Top of Entries provided

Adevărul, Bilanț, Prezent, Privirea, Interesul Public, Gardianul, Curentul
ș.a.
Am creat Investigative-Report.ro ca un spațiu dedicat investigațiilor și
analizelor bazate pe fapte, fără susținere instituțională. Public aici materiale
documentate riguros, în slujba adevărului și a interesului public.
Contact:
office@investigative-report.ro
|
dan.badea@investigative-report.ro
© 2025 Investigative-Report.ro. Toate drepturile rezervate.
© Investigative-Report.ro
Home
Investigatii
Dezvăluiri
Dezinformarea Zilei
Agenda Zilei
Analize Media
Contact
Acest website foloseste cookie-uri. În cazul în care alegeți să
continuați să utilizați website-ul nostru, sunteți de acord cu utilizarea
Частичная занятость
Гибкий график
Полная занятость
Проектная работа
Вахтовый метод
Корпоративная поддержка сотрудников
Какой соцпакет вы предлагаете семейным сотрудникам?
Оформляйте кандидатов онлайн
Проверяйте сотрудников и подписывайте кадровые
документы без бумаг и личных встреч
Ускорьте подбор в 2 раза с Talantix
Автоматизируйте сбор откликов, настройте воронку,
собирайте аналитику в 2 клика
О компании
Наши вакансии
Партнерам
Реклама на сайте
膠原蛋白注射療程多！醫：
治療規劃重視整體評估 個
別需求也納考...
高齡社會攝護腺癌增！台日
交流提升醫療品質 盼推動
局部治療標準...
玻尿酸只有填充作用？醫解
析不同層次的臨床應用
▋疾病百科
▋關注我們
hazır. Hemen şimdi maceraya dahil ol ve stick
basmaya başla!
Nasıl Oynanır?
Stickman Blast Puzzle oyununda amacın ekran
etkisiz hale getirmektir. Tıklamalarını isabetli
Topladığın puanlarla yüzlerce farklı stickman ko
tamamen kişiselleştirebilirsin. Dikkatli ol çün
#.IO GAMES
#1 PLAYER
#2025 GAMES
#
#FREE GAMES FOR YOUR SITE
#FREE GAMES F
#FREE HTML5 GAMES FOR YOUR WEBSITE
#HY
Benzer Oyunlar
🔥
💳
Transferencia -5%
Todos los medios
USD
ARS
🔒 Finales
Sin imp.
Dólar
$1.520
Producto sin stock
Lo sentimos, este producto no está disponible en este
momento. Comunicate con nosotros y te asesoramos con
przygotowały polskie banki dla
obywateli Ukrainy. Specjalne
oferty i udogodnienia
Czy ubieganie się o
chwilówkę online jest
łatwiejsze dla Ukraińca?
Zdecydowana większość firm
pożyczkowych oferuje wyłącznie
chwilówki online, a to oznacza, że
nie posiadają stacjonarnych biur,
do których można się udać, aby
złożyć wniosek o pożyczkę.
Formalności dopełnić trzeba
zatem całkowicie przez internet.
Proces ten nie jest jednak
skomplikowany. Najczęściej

Bottom of Entries provided

Starting from the line with "#FREE HTML5 GAMES FOR YOUR WEBSITE" and ending with the final line of the data, quote every line exactly, both ends included.

#FREE HTML5 GAMES FOR YOUR WEBSITE
#HY
Benzer Oyunlar
🔥
💳
Transferencia -5%
Todos los medios
USD
ARS
🔒 Finales
Sin imp.
Dólar
$1.520
Producto sin stock
Lo sentimos, este producto no está disponible en este
momento. Comunicate con nosotros y te asesoramos con
przygotowały polskie banki dla
obywateli Ukrainy. Specjalne
oferty i udogodnienia
Czy ubieganie się o
chwilówkę online jest
łatwiejsze dla Ukraińca?
Zdecydowana większość firm
pożyczkowych oferuje wyłącznie
chwilówki online, a to oznacza, że
nie posiadają stacjonarnych biur,
do których można się udać, aby
złożyć wniosek o pożyczkę.
Formalności dopełnić trzeba
zatem całkowicie przez internet.
Proces ten nie jest jednak
skomplikowany. Najczęściej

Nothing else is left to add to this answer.